This weekend my wife and I are going to a friends for rabbit braised with onions ,garlic, tomatoes [whole] and white wine. They asked me to make creme brulee.I am also bringing some chocolates from an artisanal Italian chocolate shop,mostly dark with variousfillings.Woulld like some pairing suggestions.Thanks,Bob
Original Post
Sounds like you're in for a fantastic meal!

To me, this has Syrah written all over it. A nice CdP, or hearty Rhone blend seems like a homerun to me. If you don't have a lot in storage, try to track down a 2005 CdP or a California Rhone Blend.
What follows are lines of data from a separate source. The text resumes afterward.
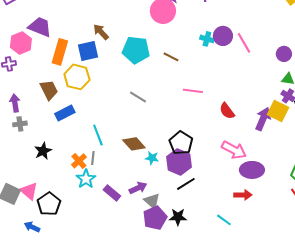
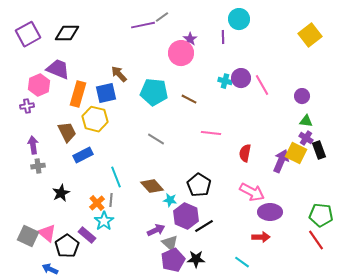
red semicircle: (227, 111) -> (245, 153), turned 48
purple hexagon: (179, 162) -> (186, 216), moved
purple rectangle: (112, 193) -> (87, 235), moved

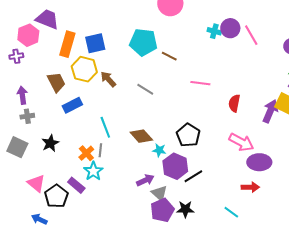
brown arrow: (119, 74) -> (108, 79), moved
brown line: (189, 99) -> (169, 56), moved
gray square: (28, 236) -> (17, 147), moved

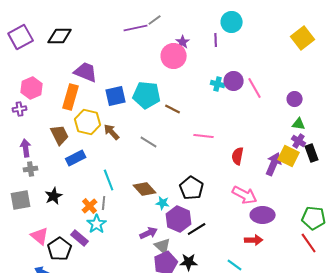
purple trapezoid: (47, 19) -> (86, 72), moved
blue square: (95, 43) -> (116, 96), moved
gray square: (17, 147) -> (21, 200), turned -35

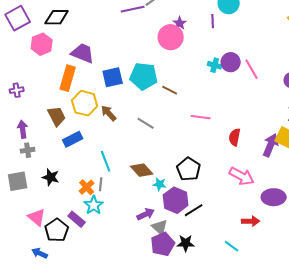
pink hexagon: (32, 88) -> (42, 44), moved
black star: (54, 196) -> (51, 177), turned -30
purple ellipse: (263, 215) -> (274, 197), moved

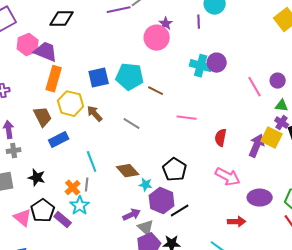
black diamond: (57, 17) -> (62, 19), moved
purple trapezoid: (83, 53) -> (46, 52), moved
cyan cross: (215, 65) -> (201, 66), size x1.5
pink line: (252, 69) -> (255, 87), moved
black pentagon: (57, 230) -> (43, 211), moved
Enjoy your meal, it sounds great.
You can go to several places for a complementary sweet wine to pair with your creme brulee (and chocolates). A Tokay (i.e. R.L. Buller or Campbells), or even a Hungarian Tokaj should cap off the meal nicely.
quote:
Originally posted by GlennK:
Barolo for the rabbit.


Nice. Cool

But you'd need one with a little age on it. An 05 would be a trainwreck IMO.
Soup, do you really suggest pairing a sweet white wine with dark chocolate?

My recommendation: after the dinner, send me samples of each course by overnight delivery. Then I will tell you what wines you should have had with each course.

Kidding aside, I would suggest virtually any excellent dry red wine with the rabbit. If you know what varietals your host prefers, go with that. The dish sounds Italian, so maybe a nice Italian red?

Then a sweet white dessert wine with the creme brulee.

Followed by assorted liqueurs in small cordial glasses with the chocolates. Kahlua, Amaretto, Grand Marnier, Chambord, Bailey's, you name it.
quote:
Originally posted by jorgerunfast:
quote:
Originally posted by GlennK:
Barolo for the rabbit.


Nice. Cool

But you'd need one with a little age on it. An 05 would be a trainwreck IMO.


Was at a Italian winemaker dinner recently and had braised rabbit with Nebbiolo, '05 (I think) was the oldest. Quite nice.
Thank you everyone for your advice.I have good amount of 1998 Cdp and 1997 Barolos,one of each should take care of that problem. I also have a bottle of 1979 Tokaji 3 Puttonyos.It looks a little dark but I guess it's as good a times as any to give it a try.Will do tasting notes.Oh bye the way the host and his wife are originally from Portugal.
quote:
Originally posted by Javachip:
Soup, do you really suggest pairing a sweet white wine with dark chocolate?


I didn't infer that they were dark chocolates based on them being from an Italian chocolate shop. Regardless, the Tokay's I recommended would be fine with both desserts. The Tokaji will certainly pair well with the creme brulee. If Bob wants to try something to better match the richness of chocolate he could consider a N.V. or tawny port. That would be a safe match.